INHOMOGENEOUS RANDOM SYSTEMS

25-26 January 2022

# Schedule

Institut Curie & Institut Henri Poincaré
11-13, rue Pierre et Marie Curie, Paris

also Online

The aim of this annual workshop is to bring together mathematicians and physicists working on disordered or random systems, and to discuss recent developments on themes of common interest. Each day is devoted to a specific topic.

Tuesday 25 January: Statistical mechanics and data science.
Moderator: Gérard Ben Arous (New York)

Statistical physics of disordered systems have been a relevant domain for high-dimensional statistical inference for the last 40 years at least.
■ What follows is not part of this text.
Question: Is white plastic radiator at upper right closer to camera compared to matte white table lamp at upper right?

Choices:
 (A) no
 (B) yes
Both for trying to help determine fundamental information theoretic limits and to introduce new efficients algorithms and analyze their performance. The recent explosion of data sciences and machine learning has brought new interest and new needs for the basic understanding of these limits and of the performances of concrete algorithms used everyday. We gather here a diverse and distinguished group of colleagues working from different angles on these hot topics, with the tools of statistical physics, probability theory, computational PDEs and more.

Speakers: Afonso Bandeira (Zürich), Giulio Biroli (Paris), Marylou Gabrié (Palaiseau), Aukosh Jagannath (Waterloo), Florent Krzakala (Lausanne), Andrea Montanari (Stanford), Eric Vanden-Eijnden (New York).

Titles and abstracts

#### + zoom recording + some pdf presentations

Wednesday 26 January: (Non-)Gaussian fluctuations of the order $N^{\not={1\over 2}}$.
Moderator: Senya Shlosman (Moscow & Marseille)

In the last years, non-classical exponents appear more and more around us. Starting from the famous KPZ scaling, the advance of the random matrix theory and the prominent role of the Tracy-Widom distribution, we see more and more examples of unconventional scalings. The program will review some of these instances.
There will also be a moment dedicated to our colleague and friend Dima Ioffe.

Speakers: Guillaume Barraquand (Paris), Alexey Bufetov (Leipzig), Bernard Derrida (Paris), Patrik Ferrari (Bonn), Alexandre Gaudillière (Marseille), Sergei Nechaev (Moscow), Yvan Velenik (Genève).